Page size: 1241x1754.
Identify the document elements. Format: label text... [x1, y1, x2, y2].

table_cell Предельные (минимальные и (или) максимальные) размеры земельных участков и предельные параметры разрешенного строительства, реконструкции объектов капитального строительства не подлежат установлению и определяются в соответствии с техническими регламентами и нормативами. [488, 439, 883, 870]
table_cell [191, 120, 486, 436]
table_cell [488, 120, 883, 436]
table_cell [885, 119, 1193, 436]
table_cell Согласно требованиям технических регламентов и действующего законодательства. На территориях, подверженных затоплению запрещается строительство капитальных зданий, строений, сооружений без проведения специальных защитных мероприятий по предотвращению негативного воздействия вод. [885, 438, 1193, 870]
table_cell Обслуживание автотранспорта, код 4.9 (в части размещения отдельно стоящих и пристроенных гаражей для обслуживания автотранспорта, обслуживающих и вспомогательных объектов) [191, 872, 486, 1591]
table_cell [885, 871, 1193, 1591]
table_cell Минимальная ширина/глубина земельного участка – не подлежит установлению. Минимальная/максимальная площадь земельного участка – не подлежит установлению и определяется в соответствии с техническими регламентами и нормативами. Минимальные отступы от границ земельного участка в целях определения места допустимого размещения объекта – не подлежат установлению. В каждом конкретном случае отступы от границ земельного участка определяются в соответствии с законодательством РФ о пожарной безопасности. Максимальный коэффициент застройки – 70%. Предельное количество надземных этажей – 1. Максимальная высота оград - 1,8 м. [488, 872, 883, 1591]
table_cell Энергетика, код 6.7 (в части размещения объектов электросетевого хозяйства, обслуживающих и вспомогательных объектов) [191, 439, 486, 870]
##############################
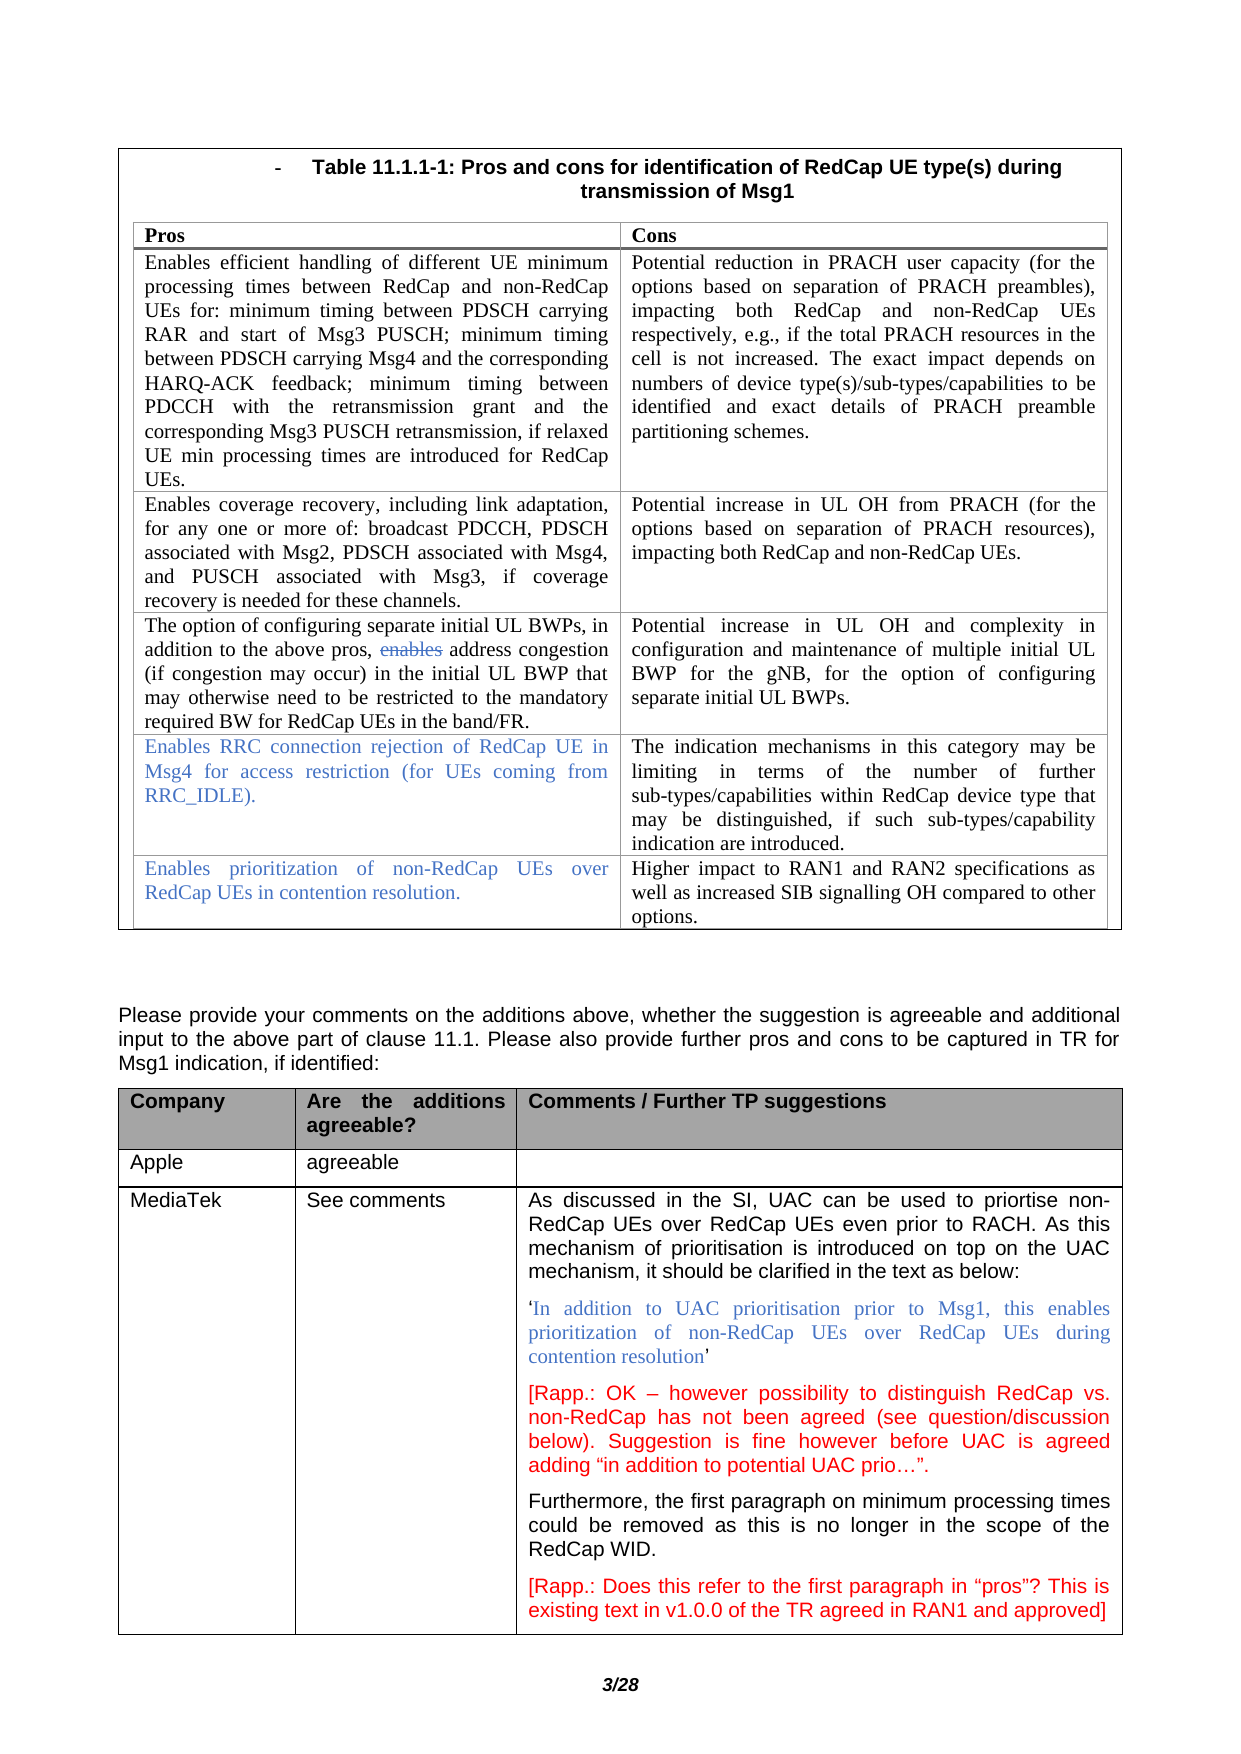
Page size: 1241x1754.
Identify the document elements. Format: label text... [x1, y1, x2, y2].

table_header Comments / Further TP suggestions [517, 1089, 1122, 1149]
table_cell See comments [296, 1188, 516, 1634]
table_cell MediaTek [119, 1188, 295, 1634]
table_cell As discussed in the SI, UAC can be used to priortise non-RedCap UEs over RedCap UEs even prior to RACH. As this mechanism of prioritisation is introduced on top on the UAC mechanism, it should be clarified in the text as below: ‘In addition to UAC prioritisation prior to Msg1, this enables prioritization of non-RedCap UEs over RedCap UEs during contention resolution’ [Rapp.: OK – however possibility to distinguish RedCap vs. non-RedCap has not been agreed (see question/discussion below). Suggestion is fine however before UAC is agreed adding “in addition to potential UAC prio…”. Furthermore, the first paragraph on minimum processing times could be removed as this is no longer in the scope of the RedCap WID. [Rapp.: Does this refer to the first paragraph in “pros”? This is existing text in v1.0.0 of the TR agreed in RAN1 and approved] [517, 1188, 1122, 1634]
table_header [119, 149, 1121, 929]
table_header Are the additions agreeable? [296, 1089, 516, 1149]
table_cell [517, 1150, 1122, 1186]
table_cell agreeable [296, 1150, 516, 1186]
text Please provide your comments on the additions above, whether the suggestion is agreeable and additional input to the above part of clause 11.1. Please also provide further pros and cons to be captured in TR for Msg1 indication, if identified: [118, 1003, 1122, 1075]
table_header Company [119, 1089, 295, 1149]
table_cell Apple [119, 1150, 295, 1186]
##############################
#### Try it
Count the lines above that include the string "agreeable". Write only the number.

#### Exercise response
3